Work item: Can you copy each of the records below word for word, leaving out the pictures?

(Records provided Opens)

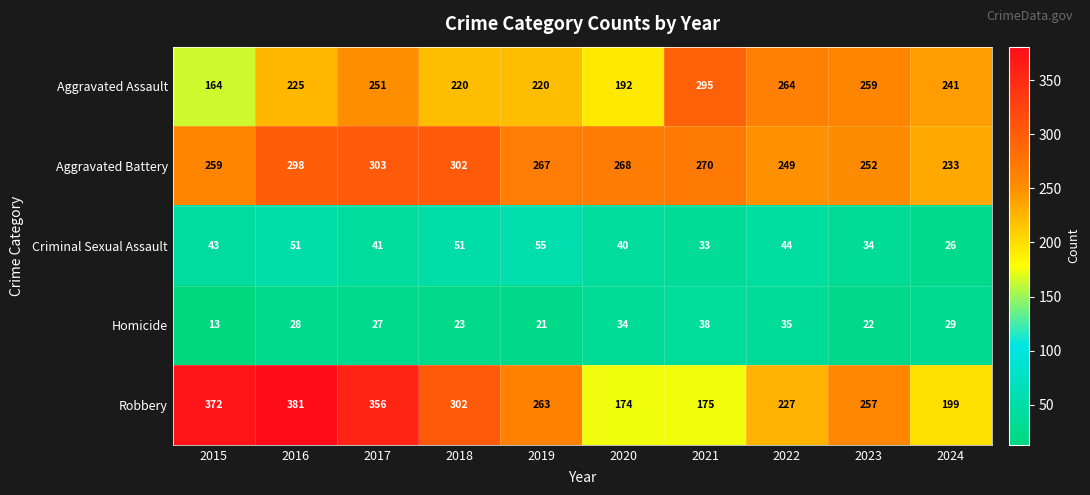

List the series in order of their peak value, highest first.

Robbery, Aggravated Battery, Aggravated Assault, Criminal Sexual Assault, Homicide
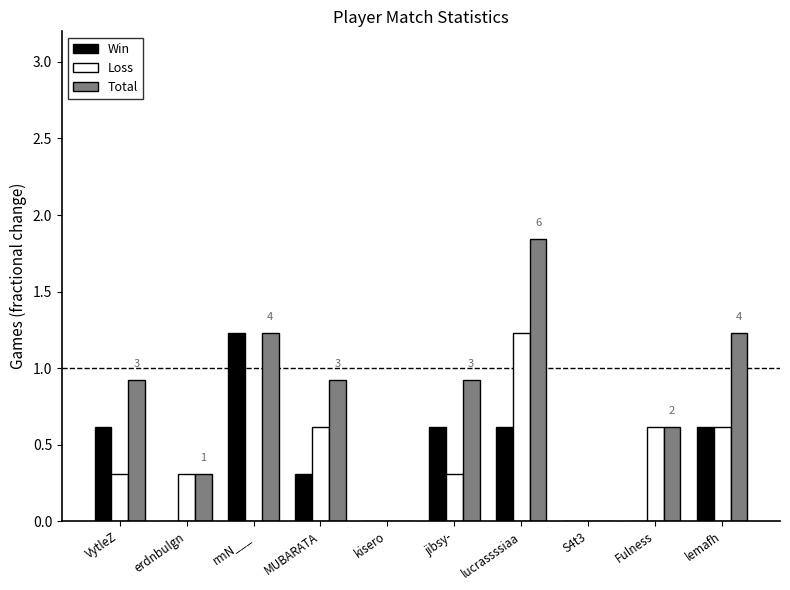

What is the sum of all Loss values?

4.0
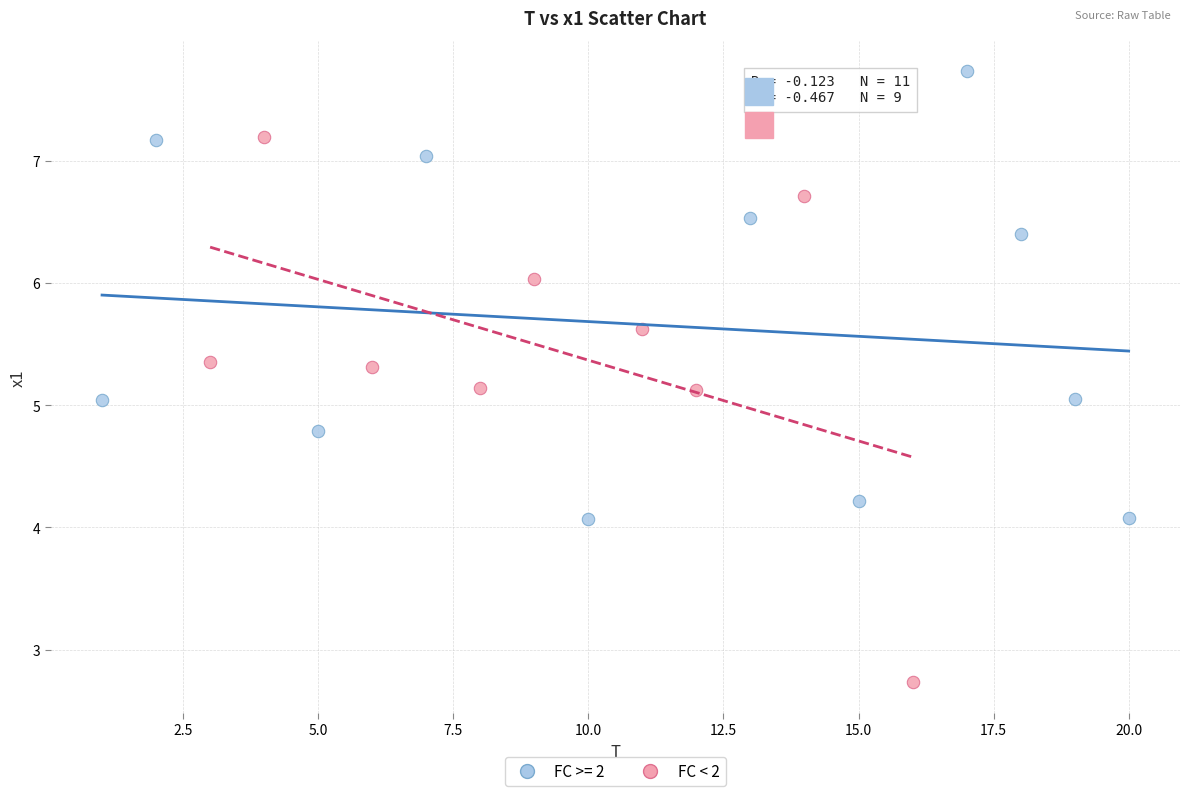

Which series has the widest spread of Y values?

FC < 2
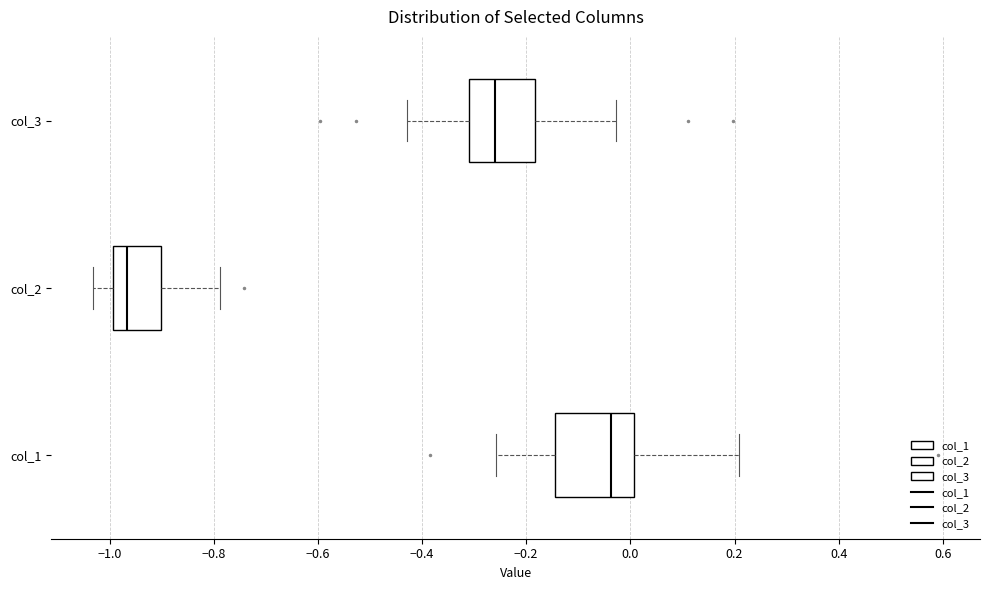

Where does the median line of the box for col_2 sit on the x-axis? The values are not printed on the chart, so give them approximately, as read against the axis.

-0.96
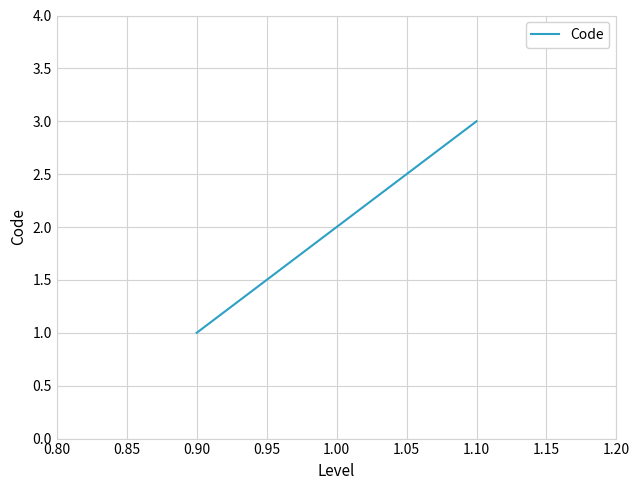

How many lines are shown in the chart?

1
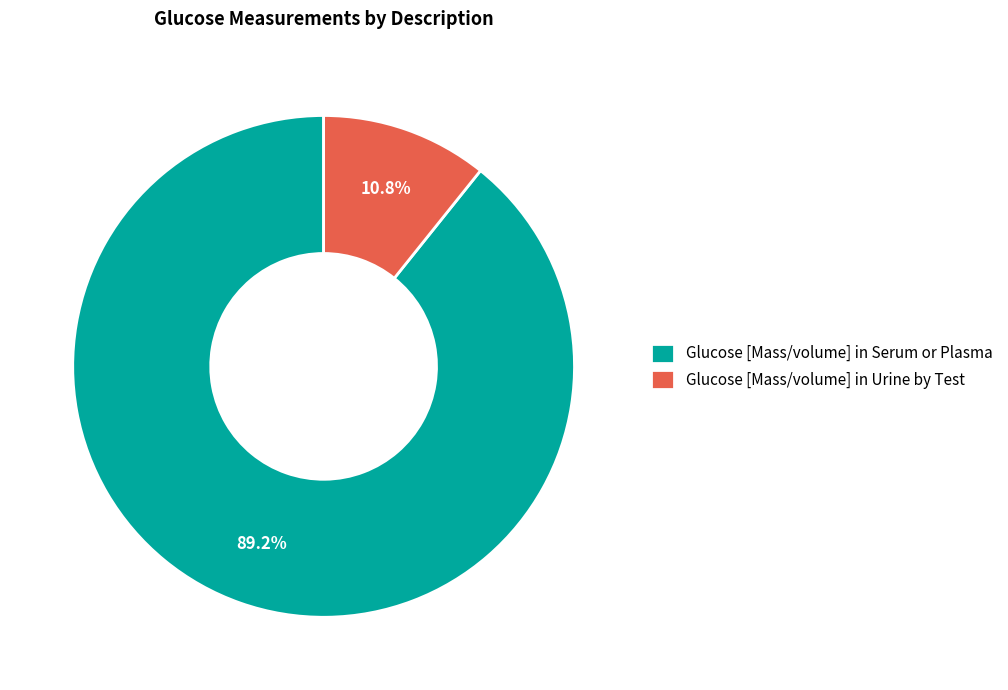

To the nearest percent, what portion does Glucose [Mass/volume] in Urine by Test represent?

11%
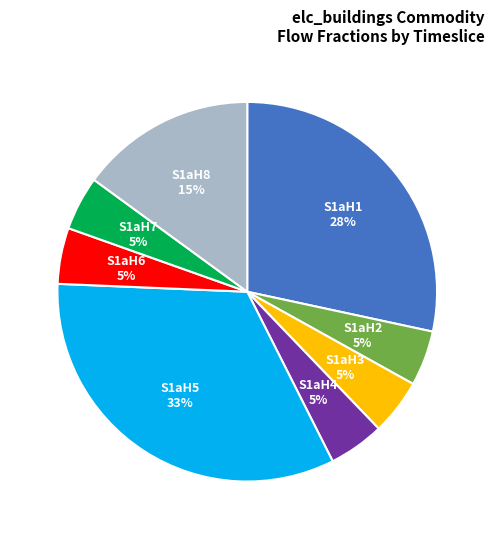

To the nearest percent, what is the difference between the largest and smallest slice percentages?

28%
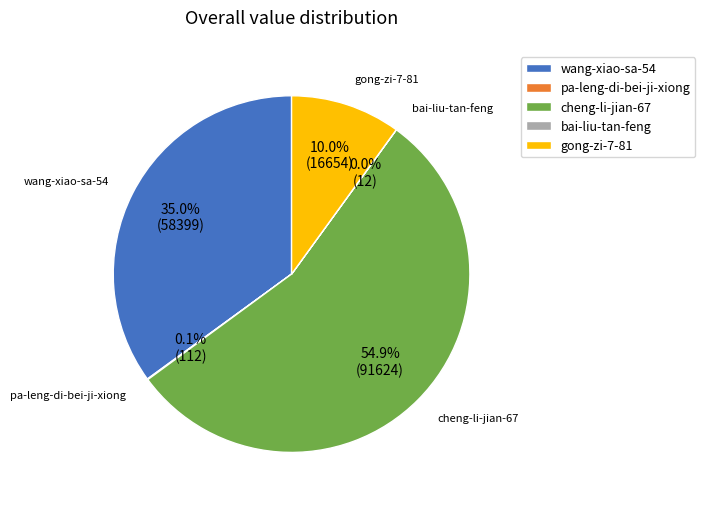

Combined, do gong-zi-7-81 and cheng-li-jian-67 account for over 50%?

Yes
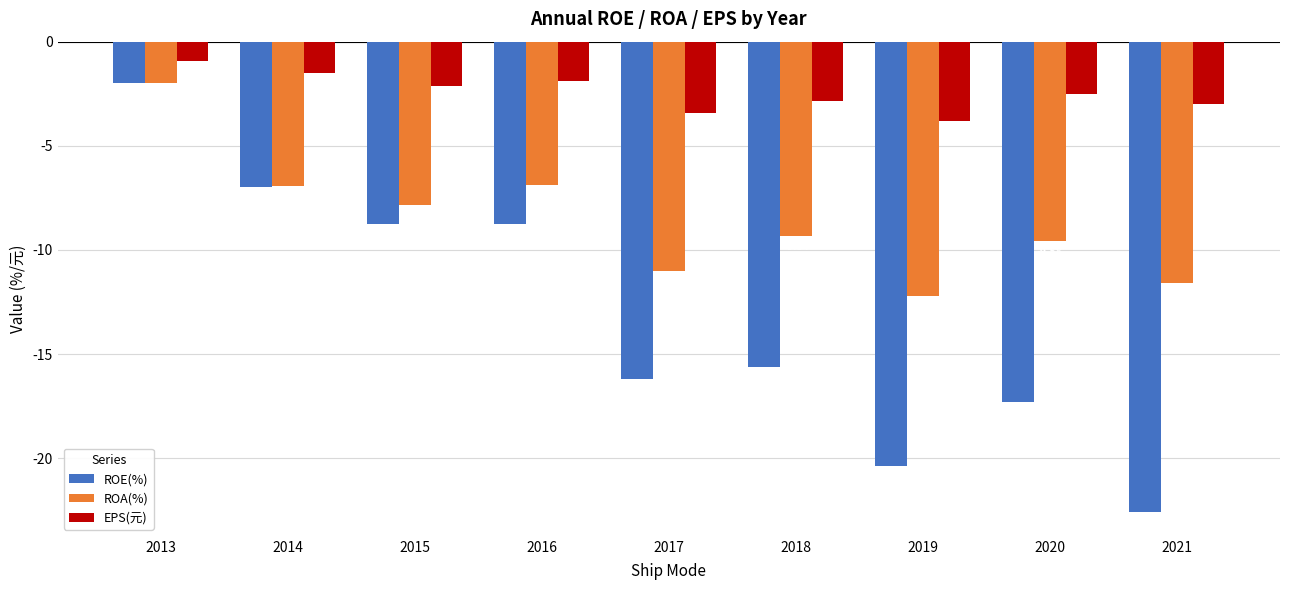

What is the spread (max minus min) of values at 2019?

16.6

(Records provided Closes)

Written reply:
List the series in order of their peak value, highest first.

Robbery, Aggravated Battery, Aggravated Assault, Criminal Sexual Assault, Homicide

What is the sum of all Loss values?

4.0

Which series has the widest spread of Y values?

FC < 2

Where does the median line of the box for col_2 sit on the x-axis? The values are not printed on the chart, so give them approximately, as read against the axis.

-0.96

How many lines are shown in the chart?

1

To the nearest percent, what portion does Glucose [Mass/volume] in Urine by Test represent?

11%

To the nearest percent, what is the difference between the largest and smallest slice percentages?

28%

Combined, do gong-zi-7-81 and cheng-li-jian-67 account for over 50%?

Yes

What is the spread (max minus min) of values at 2019?

16.6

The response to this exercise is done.